TEXT SHOWN:
○ ○ ○ ○ ○ ○ ○

This is not supposed to be about me, you see. It is supposed to be about them. Sure, I had just coached my final game.  With the second of my sons (and I have but two).  “Dad” is my favorite word in the English language.  “Coach” had always run a close second, but  pulled up lame, as I knew it would, falling behind and off in the distance and suddenly now about to be gone forever. But not until after I try to muster up just one final (and unscripted, regrettably, again) speech on soiled knee in the outfield grass.  So I need to get this right. 

Our season had begun, as all of them do, with promise. A chance to forge a scattered and disconnected group of 11 and 12 year-olds into a cohesive team, applying lessons learned over each of the previous dozen seasons. Just last year, my team (the Mariners) won the regular season, and narrowly missed winning the playoffs, too. Arguably, our loss in the League Championship can be attributed to the overzealous coach bouncing in the third base coaches box.  That would be me. I foolishly windmilled a slow-footed runner around the third base bag, and destined him to a waiting tag at home plate.  Game over.  I expect that he has managed to forget that moment, with the youthful gift of jelly-headed resilience.  I have not been so lucky, replaying that scene over and over again in my own jelly-head. 

With some disappointment, I recognized at the start of this season that a miracle would be required for these A’s to repeat the on-field success of their predecessors, the Mariners. Sweet kids, all of them, but also offering up new challenges.  I struggled to resist my inner Captain Bligh each time players showed up at practice or even a game, invariably late, and without his hat, his cleats, his glove, his bat, his belt.  My assistant coach and good friend John routinely suffered through sunburns on his forehead, having generously, once again, “donated” his own cap to one of our forgetful A’s.  Over the course of the season, we had roughly 30 practices.  Repetition is key, I’ve learned.  And then, more repetition.  But all the sessions I had dutifully reserved, scheduled, planned for, and schlepped bags and buckets and bats and balls to over my shoulders? I believe we only had one practice at which our entire squad was present, and that may have been our very first, remind me what’s your name again? practice of the year.

○ ○ ○ ○ ○ ○ ○

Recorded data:
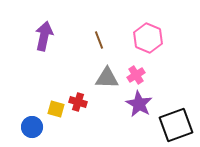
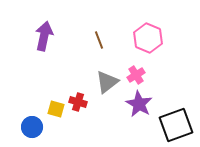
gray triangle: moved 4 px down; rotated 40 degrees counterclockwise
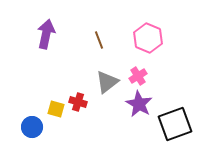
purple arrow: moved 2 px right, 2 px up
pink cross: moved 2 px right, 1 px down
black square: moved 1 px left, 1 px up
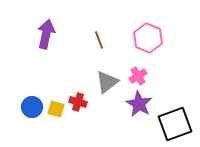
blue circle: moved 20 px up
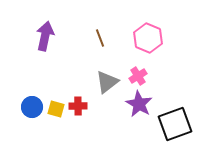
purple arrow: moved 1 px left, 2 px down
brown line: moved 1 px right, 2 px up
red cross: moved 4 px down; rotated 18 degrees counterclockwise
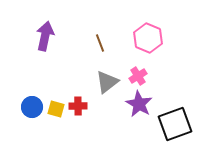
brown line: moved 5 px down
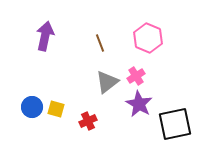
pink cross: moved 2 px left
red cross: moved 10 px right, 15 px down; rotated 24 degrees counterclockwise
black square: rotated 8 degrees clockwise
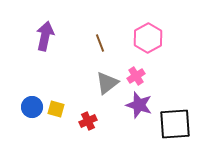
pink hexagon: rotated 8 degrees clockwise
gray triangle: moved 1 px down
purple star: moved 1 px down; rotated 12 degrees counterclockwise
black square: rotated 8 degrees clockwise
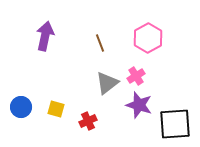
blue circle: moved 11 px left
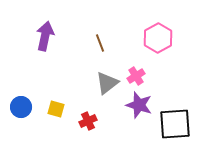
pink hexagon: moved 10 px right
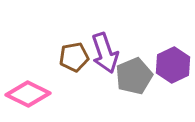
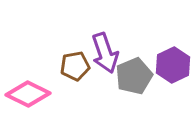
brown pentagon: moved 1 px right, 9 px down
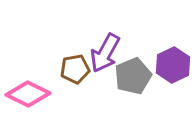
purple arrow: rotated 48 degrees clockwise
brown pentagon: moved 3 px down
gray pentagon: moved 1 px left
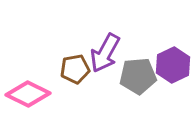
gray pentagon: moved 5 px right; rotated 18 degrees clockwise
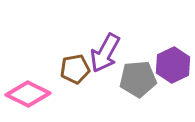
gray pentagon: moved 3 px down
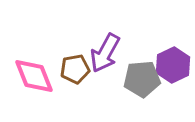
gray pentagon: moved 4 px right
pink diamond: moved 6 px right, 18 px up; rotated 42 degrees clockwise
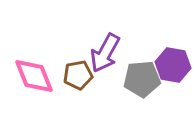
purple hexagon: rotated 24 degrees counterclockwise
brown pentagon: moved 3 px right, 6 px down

○ ○ ○ ○ ○ ○ ○

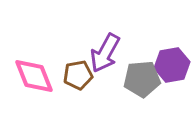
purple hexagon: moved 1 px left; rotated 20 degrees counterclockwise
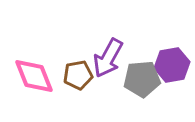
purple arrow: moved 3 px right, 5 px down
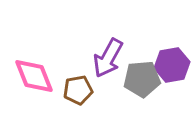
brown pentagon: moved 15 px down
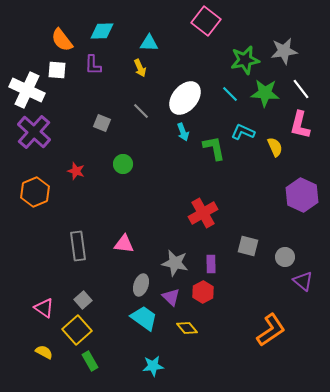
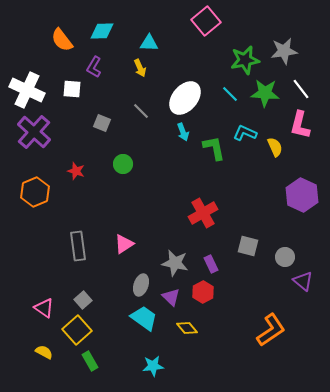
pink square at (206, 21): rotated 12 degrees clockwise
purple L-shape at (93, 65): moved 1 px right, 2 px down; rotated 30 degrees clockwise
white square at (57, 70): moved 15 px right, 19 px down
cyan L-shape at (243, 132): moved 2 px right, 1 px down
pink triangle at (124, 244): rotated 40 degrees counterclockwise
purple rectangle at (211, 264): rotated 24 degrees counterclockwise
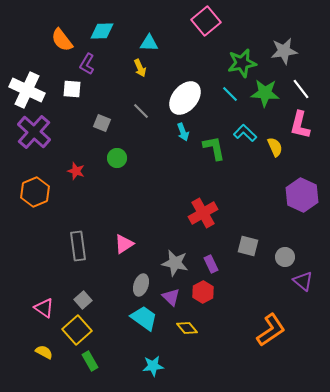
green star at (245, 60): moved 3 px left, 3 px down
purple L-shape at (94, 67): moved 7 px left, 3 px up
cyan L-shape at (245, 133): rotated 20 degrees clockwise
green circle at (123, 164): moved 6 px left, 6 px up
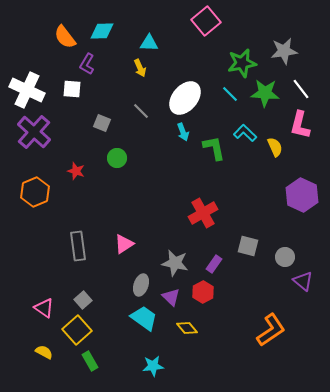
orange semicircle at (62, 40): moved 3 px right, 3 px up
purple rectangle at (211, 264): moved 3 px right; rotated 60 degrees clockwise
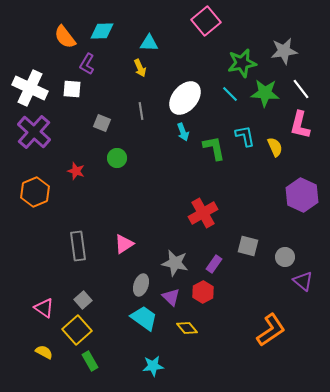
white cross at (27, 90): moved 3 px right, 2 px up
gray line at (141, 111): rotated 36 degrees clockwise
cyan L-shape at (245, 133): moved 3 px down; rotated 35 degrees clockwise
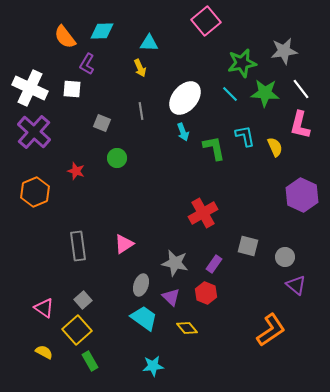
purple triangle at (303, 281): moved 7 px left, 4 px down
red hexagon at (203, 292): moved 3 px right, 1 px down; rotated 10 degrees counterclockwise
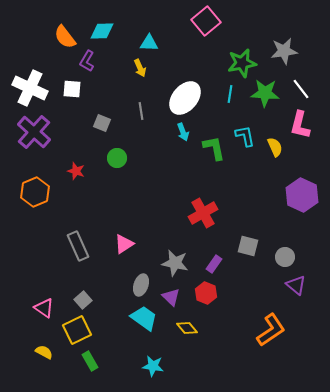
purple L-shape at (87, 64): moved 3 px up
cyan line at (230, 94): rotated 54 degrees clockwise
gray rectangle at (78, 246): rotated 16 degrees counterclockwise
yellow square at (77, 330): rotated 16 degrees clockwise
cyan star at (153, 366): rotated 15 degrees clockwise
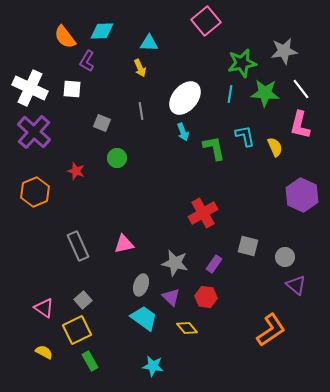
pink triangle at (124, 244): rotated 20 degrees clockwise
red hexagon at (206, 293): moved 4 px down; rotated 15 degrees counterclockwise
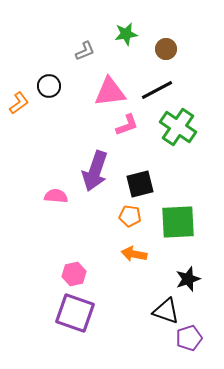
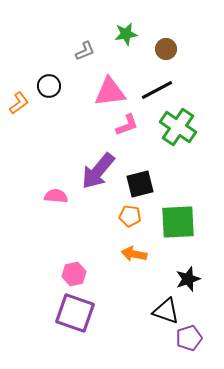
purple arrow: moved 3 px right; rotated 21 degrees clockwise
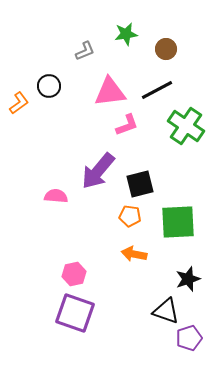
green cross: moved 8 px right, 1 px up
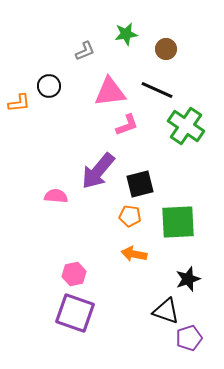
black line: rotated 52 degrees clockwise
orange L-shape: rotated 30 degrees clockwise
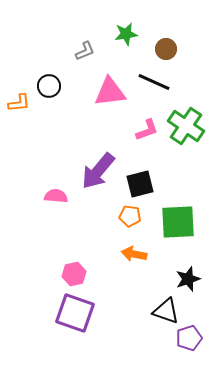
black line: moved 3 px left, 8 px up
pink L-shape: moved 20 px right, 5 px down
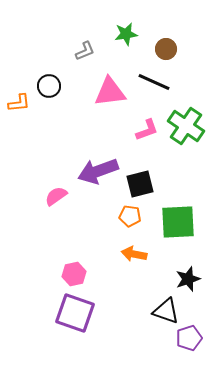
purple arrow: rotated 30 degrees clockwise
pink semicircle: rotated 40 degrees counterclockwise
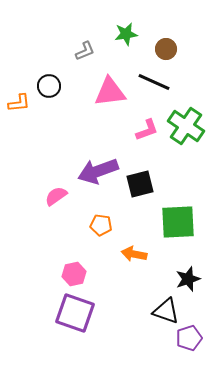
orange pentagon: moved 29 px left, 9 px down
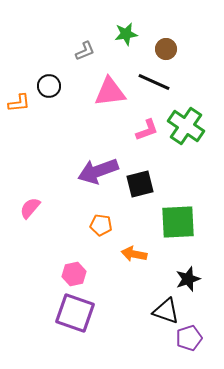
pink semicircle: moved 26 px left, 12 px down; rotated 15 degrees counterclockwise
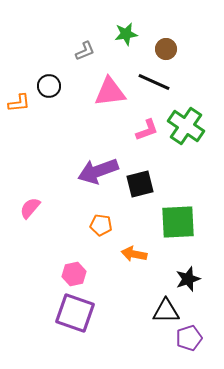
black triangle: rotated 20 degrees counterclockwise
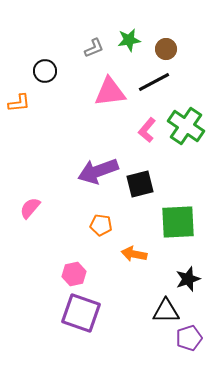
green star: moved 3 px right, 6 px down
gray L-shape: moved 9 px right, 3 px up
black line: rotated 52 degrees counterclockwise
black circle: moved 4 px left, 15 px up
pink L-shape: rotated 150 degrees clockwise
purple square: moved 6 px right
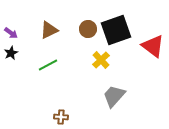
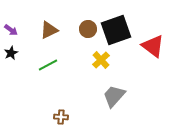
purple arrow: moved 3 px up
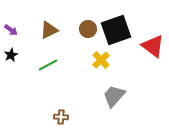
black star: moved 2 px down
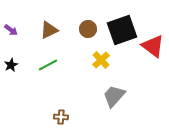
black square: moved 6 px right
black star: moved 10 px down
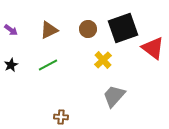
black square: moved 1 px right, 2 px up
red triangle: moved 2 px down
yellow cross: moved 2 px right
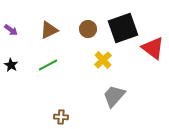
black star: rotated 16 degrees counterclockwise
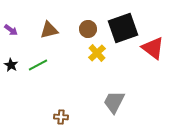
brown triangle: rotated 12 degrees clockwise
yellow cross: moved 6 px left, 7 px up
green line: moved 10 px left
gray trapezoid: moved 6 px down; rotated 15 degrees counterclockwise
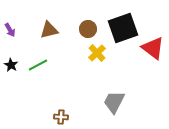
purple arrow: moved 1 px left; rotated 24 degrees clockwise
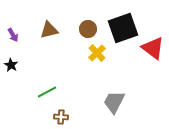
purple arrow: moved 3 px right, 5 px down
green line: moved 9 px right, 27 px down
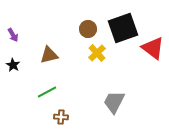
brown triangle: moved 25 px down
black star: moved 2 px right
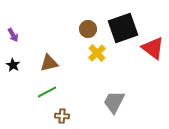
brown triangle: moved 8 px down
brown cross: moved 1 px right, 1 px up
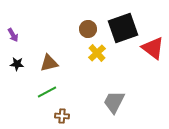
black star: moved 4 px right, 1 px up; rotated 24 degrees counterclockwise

○ ○ ○ ○ ○ ○ ○

WHAT YOU WILL DO:
**1)** From the passage about coaching youth baseball, extract the words starting with "This is not" and going on through "get this right.".
**2)** Continue the youth baseball coaching essay from the point where it stops.
The records play no part in what is asked here.

RESULTS OF THE TASKS:
**1)**
This is not supposed to be about me, you see. It is supposed to be about them. Sure, I had just coached my final game.  With the second of my sons (and I have but two).  “Dad” is my favorite word in the English language.  “Coach” had always run a close second, but  pulled up lame, as I knew it would, falling behind and off in the distance and suddenly now about to be gone forever. But not until after I try to muster up just one final (and unscripted, regrettably, again) speech on soiled knee in the outfield grass.  So I need to get this right.

**2)**
Other than near-constant, grumbling emails from me to our players’ parents, this meant that we coaches were simply never able to pontificate on all the subtleties and vagaries and nuances of the game of baseball to the entire team at once.  I never signaled a “bunt” sign during a game.  We never got around to that. We relied on only one “first and third” play when we were in the field, left to ignore the other half-dozen options given currency in every other Little League Majors season I’d coached. We never got around to that. Our most experienced pitcher — who threw the ball harder than anyone I’d ever seen in Little League — was an especially busy lad, such that I never found a meaningful opportunity at practice to iron out a kink in his swing and a rush in his pitching delivery.  We never got around to that, either.  

And so I knew, as early in March, that this would be a season of triage.  Of rushed instructions delivered during the game while sitting on my bucket of balls poised at the corner of the dugout.  Flashing the pitch sign between my legs to our catcher, while reminding him, “Big target! Stick it! Squeeze it!” Then glancing at my players in the field, assessing their body language. Beseeching our corner outfielders (who often hadn’t seen real action for several innings), “Sprint in and out and in and out and in and out, every time!” (It is a tall order, backing up potential pickoff throws from the catcher to the third baseman or first baseman.) Then cajoling our infielders, “Move your feet! Expect ball! Coming to you!” And finally sneaking in one last piece of encouragement to our pitcher, “Take a breath. See it before you throw it. Chest to knee. You got this.” I felt a near-constant, burning need to stuff twelve years of coaching instruction into a single year, into every single game, hobbled as we were from scant practice time together and from forgotten hats and gloves and bats and sunscreen and snacks and water bottles and belts. I never worked so hard on a Little League team. After games, I would pour myself into the front seat of my car and just sit there for a minute or two, trying to regain the energy required to drive back home over the Bay Bridge. 

If I could do it all over again, I wonder, do all of the orders and instructions and pitch-calling really matter? Would I, would we, have been better off had I chosen instead to sit on my hands in the dugout all season, with a smile on my face, simply letting whatever will happen, happen? I don’t know.  I suspect I would have blown out my eustachian tubes trying to hold back all the “helpful” instructions banging around in my head.  But still, I don’t know.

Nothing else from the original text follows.